Faz parte despertar e ter que lutar por essa responsabilidade cruel chamada vida?
A partir daquele dia o abrir dos olhos foi inevitável.Estava numa espécie de transição, do sonâmbulo ao já acordado, em animação suspensa. Lembro que até os meus sonhos já estavam alertas sobre quem era sua verdadeira pessoa,pois fora deles eu já havia sofrido na pele,com traumas marcados por cicatrizes.
Em sonho era como se você fosse uma rainha e eu um mero subordinado no qual eu fazia questão de te obedecer e idolatrar acima de qualquer condição,e o pior, sem nenhuma recompensa.Afinal,a recompensa que eu queria era de tamanha ambição, que tinha chances praticamente nulas. Incrivelmente eu adorava esse tipo de sonho, pois de algum de jeito eu conseguia satisfazer os seus desejos,e agradar-lhe de alguma forma, mesmo que indiferente eu fosse. Ainda culpava o amor por essa "cegueira em te ver" como uma pessoa extraordinária... (risos)
Voltando ao mundo,sonambulei até o banheiro,enxaguei os meus olhos e a transição estava completa, agora lúcido e ciente do que eu realmente vivia. Um susto!Foi o pior dos pesadelos: eu não acordei ao seu lado,e já acostumado, nem tinha os seus sinais de vida.
Juro que já tinha apelado a deus, e questionava-o sobre o porquê daquele imposto do qual eu não necessitava "pagar". Acordar para a vida havia criado um dos meus piores medos: voltar a dormir e ter que acordar novamente,perdendo tudo o que eu já tinha conquistado de mais insignificante nos sonhos. Agora tudo o que eu queria era permanecer despertado na minha realidade,e que se tivesse de sofrer, sofreria e enfim com o tempo me acostumaria(ou não).

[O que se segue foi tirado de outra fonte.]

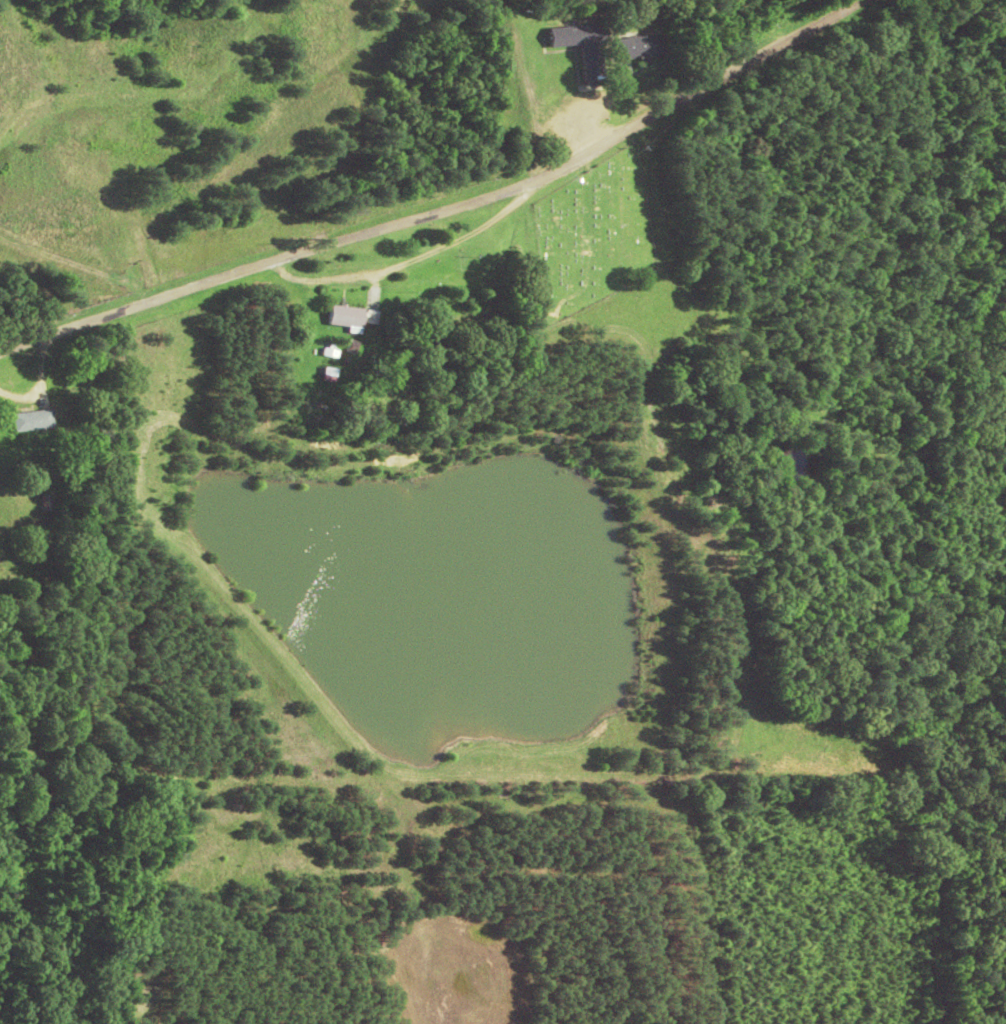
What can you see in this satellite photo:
building: (627, 50)
building: (569, 52)
road: (484, 71)
road: (389, 177)
building: (343, 318)
building: (24, 422)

Minha situação era lamentável,a cara estava amassada de tanto dormir, as cortinas impediam há dias que o sol entrasse na minha casa, e que assim mostrasse seu brilhante horizonte. O ambiente o qual eu me encontrava era literalmente tenebroso.
Triste era saber que naquela condição, ninguém sequer aparecia na minha vida para me ajudar. O pior de tudo é que ainda me atrevia a te esperar que viesse me salvar, como se inversamente eu fosse o rei , e que necessitasse das ajudas do subordinado,mas sabia que era só mais um sonho impossível.
Ainda na luta de permanecer acordado,eu tomava café em disparada, e já estava pronto para o que tivesse que vir,ou melhor, não vir nessa infeliz realidade. Era horrível sentir meu coração batendo por alguém que nem queria saber da minha vida ou existência. Tudo o que eu gostaria é que compreendesse todo o sentimento estagnado nesse peito, mesmo que tivesse que ignorá-los.E essa sempre foi a razão dos meus sonos: ter uma chance pelo menos na irrealidade, de fazer com que soubesse tudo o que eu sinto.
Será que era por isso que eu sempre estive viciado nos meus sonhos? Estaria compulsivamente precisando dormir num sono eterno novamente? Claro que não.
A triste verdade deste dependente, era que sonhar sempre foi um efeito desta droga de vida,a qual me fazia esperar, e sonhar algo que eu nunca tivera de verdade... você.
A vida é uma droga e apenas uma desculpa, pois mesmo acordado ou dormindo, definitivamente nunca terei você.